Given the size of the hard-fighting fish, the amount of filet meat available, and the prospect of legally retaining a few pounds of the eggs, or caviar, that paddlefish have at certain times of the year, Oklahoma is one of 16 states that allow for the snagging of the fish.
So, it's little wonder the Cole family found themselves standing on a big Arkansas River sandbar in late-March, tossing a snagging set-up into a deeper hole through which the fish were moving.
For Cole, that set-up consists of an eight-foot or better Meat Hunter rod (manufactured in nearby Tulsa), a Penn Fierce II spinning reel, and 65-pound KastKing braid. To that braid, he'll tie a 2 to 5-ounce weight at the bottom, followed by a 10/0 single barbless hook positioned some 12 to 18-inches above the weight.
After that, it's a lot of hard work casting, reeling, and sweeping the set-up back in.

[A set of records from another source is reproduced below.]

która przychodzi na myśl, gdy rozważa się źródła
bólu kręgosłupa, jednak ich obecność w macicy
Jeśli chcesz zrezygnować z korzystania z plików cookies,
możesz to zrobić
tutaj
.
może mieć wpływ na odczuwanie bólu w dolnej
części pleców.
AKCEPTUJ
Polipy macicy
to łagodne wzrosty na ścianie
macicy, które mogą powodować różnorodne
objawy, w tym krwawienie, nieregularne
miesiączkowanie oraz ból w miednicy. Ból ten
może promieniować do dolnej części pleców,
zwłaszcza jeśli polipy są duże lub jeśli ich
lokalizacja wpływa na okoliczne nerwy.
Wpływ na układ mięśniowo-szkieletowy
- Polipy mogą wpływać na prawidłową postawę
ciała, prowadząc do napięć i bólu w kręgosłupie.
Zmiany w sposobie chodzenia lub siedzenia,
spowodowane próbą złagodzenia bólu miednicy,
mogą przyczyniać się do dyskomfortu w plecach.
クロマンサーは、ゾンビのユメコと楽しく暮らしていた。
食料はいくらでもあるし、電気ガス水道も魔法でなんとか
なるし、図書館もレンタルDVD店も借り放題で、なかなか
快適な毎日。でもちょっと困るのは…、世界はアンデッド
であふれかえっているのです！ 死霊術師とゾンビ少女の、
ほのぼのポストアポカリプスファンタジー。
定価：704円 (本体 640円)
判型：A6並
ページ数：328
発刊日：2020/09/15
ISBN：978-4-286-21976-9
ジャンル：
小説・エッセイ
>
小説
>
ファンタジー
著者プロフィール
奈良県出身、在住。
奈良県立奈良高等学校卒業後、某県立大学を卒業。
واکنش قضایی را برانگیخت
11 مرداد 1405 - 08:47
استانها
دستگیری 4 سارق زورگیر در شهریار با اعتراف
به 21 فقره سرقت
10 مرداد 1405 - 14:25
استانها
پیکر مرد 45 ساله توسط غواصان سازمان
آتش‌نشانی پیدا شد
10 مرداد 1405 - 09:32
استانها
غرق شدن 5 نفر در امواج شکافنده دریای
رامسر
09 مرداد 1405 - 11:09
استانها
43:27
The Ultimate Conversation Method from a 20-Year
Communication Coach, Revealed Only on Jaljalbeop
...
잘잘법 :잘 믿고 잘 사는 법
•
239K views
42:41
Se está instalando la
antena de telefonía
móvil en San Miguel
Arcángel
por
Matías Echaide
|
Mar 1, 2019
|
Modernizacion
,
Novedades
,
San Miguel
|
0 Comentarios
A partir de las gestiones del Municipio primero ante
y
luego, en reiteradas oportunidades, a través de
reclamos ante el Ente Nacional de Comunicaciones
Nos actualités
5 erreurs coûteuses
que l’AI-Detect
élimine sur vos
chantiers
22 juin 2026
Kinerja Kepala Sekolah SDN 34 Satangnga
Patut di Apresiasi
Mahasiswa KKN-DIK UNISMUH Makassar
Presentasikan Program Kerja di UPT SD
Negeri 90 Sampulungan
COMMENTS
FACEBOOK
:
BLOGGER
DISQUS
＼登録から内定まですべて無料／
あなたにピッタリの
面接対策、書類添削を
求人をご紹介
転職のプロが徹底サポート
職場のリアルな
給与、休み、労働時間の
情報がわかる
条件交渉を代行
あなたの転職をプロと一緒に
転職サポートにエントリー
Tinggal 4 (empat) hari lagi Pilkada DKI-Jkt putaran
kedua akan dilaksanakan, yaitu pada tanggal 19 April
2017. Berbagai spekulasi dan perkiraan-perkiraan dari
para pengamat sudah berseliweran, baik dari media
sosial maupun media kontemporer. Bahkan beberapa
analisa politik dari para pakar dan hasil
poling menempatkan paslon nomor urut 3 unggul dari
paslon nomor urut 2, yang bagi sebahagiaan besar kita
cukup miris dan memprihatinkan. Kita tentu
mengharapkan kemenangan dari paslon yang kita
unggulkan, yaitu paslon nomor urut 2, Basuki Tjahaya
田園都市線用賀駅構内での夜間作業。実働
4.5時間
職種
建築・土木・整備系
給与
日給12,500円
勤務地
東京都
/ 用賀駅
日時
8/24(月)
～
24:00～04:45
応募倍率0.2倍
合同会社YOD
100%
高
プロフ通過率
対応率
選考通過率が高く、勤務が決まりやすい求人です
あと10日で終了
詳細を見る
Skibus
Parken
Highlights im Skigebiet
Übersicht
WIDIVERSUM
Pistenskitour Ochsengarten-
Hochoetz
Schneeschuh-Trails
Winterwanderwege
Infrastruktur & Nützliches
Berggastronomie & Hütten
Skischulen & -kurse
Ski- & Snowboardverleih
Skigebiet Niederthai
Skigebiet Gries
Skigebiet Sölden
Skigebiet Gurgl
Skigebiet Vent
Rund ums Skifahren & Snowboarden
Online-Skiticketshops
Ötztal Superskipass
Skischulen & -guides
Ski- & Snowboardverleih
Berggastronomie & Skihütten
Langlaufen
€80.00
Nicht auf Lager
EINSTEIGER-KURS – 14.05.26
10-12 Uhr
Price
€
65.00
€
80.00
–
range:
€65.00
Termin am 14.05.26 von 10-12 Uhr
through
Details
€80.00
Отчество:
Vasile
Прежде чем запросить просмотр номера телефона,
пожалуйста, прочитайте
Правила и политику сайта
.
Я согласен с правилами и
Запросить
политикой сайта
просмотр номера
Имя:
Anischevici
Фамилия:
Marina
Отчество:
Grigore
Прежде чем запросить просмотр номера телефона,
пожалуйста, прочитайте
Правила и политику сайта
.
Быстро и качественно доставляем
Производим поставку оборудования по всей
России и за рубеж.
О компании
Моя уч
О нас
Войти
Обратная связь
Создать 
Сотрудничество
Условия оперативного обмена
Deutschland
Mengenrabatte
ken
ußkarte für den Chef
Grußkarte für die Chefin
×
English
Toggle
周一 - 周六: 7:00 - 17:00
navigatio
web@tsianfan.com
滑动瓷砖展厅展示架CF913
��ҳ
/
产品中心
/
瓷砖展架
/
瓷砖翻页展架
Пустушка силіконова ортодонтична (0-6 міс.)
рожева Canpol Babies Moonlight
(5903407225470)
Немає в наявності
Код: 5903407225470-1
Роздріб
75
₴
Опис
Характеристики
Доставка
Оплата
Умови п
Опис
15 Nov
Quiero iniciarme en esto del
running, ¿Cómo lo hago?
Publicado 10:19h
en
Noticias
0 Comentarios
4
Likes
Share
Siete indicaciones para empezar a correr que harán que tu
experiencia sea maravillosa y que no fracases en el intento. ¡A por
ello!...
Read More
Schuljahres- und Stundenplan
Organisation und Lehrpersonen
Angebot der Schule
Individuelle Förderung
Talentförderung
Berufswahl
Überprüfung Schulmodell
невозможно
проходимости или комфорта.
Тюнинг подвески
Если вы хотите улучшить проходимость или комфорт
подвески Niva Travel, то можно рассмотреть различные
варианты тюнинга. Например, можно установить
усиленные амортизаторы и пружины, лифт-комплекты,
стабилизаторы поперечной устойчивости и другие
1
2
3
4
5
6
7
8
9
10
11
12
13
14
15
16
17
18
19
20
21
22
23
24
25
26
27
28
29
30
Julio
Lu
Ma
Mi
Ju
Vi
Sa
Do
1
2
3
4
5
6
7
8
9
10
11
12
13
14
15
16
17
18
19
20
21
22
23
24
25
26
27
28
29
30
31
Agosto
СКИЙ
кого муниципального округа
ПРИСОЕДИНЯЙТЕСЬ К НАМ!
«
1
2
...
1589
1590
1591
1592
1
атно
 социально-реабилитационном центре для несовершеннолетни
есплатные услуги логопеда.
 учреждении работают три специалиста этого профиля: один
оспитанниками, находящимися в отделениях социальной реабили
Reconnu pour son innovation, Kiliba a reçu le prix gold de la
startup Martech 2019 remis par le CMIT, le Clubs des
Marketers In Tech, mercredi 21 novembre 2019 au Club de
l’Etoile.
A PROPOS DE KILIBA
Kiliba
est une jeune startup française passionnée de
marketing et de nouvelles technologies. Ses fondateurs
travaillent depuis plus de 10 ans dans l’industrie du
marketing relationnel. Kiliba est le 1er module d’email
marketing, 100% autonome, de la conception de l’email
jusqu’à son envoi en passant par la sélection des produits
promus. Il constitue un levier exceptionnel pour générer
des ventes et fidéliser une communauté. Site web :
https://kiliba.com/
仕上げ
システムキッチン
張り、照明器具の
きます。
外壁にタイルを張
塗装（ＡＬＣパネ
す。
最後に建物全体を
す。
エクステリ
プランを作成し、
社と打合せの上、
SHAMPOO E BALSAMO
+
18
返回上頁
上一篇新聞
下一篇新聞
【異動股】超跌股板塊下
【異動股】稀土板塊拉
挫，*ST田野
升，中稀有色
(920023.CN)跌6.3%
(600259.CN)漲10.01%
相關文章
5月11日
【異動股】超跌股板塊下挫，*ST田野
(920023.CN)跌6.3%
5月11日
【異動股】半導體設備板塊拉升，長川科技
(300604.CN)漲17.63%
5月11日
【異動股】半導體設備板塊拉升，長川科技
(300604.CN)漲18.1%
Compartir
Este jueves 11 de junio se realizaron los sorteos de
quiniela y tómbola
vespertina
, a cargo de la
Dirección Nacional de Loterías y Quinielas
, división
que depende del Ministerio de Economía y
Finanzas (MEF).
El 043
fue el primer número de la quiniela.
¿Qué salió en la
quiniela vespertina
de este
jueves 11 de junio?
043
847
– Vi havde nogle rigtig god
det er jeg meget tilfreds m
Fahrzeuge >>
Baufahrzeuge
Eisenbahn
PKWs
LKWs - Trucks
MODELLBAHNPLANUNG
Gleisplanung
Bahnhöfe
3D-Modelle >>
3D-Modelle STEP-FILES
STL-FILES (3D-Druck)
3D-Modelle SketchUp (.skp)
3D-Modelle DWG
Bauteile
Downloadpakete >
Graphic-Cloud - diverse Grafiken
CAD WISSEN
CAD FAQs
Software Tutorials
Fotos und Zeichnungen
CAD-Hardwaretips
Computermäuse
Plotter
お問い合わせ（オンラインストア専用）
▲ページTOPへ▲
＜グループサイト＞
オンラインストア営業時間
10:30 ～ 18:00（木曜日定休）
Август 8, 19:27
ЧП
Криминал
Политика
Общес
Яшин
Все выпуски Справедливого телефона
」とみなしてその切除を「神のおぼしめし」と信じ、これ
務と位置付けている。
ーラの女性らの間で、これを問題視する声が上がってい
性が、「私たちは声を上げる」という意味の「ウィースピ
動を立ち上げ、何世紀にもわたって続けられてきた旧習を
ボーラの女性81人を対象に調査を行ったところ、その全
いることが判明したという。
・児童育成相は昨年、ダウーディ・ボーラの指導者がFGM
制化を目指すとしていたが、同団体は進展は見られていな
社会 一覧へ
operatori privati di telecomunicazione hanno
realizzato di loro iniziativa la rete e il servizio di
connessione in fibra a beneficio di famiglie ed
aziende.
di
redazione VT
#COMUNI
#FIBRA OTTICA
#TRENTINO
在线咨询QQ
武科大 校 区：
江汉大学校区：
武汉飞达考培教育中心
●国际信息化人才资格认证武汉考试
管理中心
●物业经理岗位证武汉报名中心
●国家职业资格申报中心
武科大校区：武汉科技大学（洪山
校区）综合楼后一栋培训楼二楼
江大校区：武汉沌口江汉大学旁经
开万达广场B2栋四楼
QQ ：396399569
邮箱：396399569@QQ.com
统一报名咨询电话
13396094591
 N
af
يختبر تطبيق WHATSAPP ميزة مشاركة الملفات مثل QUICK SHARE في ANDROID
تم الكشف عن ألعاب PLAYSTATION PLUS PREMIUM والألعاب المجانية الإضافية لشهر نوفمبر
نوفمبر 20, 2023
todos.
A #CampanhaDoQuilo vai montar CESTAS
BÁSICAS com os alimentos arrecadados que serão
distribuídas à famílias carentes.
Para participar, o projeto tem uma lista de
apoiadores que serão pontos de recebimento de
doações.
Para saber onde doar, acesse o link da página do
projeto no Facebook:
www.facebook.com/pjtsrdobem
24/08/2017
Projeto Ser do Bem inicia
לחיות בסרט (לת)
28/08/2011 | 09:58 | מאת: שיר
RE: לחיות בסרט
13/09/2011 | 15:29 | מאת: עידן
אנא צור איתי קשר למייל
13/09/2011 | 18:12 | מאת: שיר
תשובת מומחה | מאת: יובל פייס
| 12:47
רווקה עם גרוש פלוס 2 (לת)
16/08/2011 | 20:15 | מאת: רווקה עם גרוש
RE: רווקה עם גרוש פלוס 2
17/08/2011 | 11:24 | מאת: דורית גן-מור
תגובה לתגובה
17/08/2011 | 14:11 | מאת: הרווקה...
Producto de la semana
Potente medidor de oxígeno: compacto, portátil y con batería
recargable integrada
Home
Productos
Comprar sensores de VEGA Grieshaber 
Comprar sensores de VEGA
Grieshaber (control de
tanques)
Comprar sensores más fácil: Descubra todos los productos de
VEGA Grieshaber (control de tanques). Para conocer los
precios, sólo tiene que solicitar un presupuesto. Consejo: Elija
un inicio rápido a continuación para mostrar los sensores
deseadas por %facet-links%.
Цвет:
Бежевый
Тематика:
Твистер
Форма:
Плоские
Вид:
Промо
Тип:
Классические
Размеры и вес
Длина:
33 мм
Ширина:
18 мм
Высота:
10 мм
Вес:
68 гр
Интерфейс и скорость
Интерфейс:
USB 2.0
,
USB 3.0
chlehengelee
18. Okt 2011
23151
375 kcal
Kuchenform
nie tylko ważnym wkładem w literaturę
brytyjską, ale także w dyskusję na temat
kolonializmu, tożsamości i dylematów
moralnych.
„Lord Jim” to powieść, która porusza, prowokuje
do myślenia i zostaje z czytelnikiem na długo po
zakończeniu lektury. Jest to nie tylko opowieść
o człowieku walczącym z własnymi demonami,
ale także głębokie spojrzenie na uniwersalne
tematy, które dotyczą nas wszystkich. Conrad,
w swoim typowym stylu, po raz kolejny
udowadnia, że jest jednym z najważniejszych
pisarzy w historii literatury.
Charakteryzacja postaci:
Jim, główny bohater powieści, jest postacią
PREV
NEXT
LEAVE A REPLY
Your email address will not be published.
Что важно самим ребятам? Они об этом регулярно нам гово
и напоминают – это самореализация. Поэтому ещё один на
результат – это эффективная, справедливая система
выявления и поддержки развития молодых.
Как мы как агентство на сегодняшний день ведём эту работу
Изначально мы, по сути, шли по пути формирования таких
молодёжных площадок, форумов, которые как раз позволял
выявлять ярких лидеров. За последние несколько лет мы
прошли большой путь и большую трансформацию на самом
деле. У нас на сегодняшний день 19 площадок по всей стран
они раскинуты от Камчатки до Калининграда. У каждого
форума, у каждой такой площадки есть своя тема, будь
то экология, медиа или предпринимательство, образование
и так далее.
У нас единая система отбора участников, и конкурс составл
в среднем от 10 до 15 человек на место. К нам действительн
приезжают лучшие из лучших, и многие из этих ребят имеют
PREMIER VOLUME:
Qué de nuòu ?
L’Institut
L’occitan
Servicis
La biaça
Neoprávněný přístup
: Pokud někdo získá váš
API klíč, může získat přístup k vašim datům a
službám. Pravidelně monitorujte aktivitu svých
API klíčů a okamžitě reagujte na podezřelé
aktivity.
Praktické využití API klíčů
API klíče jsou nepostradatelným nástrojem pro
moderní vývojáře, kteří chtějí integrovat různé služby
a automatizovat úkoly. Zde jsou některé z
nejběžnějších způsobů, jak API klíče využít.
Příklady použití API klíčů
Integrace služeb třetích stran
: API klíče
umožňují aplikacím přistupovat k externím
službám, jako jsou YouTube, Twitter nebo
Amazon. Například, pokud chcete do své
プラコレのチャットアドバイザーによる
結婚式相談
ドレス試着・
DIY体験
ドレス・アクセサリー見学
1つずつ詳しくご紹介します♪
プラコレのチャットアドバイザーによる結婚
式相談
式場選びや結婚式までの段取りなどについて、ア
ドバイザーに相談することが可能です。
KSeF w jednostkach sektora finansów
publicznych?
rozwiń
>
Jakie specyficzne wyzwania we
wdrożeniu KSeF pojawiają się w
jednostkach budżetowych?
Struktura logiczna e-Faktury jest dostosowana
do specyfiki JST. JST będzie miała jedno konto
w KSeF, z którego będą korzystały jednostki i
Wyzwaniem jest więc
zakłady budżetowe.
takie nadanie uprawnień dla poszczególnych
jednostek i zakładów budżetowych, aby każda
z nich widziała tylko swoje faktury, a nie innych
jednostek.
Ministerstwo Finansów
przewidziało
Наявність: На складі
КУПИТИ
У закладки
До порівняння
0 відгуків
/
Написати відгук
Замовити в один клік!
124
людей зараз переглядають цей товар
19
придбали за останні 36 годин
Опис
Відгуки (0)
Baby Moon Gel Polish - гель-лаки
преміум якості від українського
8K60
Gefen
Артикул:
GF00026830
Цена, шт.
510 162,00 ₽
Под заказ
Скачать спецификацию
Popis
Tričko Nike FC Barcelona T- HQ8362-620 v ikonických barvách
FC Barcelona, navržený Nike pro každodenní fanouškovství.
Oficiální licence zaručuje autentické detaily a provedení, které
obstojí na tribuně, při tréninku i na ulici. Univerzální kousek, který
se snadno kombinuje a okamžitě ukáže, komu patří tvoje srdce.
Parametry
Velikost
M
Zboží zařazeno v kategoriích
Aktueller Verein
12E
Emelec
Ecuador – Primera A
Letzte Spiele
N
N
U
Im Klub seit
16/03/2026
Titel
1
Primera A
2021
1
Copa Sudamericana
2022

"I cast it out into the spot I'm targeting, let it sink to the bottom depending on the flow, and then reel in the slack," said Cole. "Once I get the slack reeled in, I tuck the rod under my left arm and reel in with my right hand. With the fishing pole parallel to the ground, I bring it across my body quickly as far as I can, then reel in the slack, and do it again."
Eventually, lucky anglers will make contact with a big paddlefish.
"If you hit a fish, you had better hold on," said Cole, noting that sometimes, the 40-pounders fight harder than even the bigger ones do.
On the family's recent trip to Oklahoma, the first day saw Jennifer wrestle in a 100-pound paddlefish while young Zaniel brought in a 90-pounder; both fish were released.
On the second day, Zaniel hooked up to what his dad thought was a baby paddlefish. As it turned out, it was a pretty good-sized (for the species, anyway) shovelnose sturgeon, a rarity in Oklahoma.
"I had come across the fish a time or two online at the ODWC website," said Cole. "I put it to the side, didn't think much more about it."
Until they were trying to figure out what was at the end of Zaniel's line, that is.
"We were excited when the fish he caught turned out to be a shovelnose sturgeon," said Cole. "You have to handle them right because their skin is kind of rough and can cut you. It was really, really neat to see my son catch one of those uncommon fish species."
The excitement level in the Cole family was about to get ratcheted up even more as Zaniel hooked up with the 107-pound paddlefish mentioned above, one that he asked his dad if they could tag and keep. That's understandable since the youngster had hooked and landed the fish of a lifetime, a paddlefish not too far below the Sooner State record paddlefish benchmark of 125 pounds, 7 ounces.
With several bags of paddlefish filet meat produced by the catch, there will be a number of great meals enjoyed by the Cole family back in Georgia this spring and summer.
Not to mention lifelong memories of an Oklahoma angling trip that produced not one, but two catches for a young angler of species that some refer to as "prehistoric fishes" that date back to dinosaur times.
"I'm glad I was able to experience this with him," said Adam. "He's an active kid, plays baseball, and enjoys fishing too, it was a moment that we'll never forget.
"We're definitely blessed in being able to do this," he added. "I have a real passion for doing this, and for fishing in general, and so far, Zaniel, he likes it too."
After Zaniel's spring fishing day in Oklahoma recently, you can certainly understand why.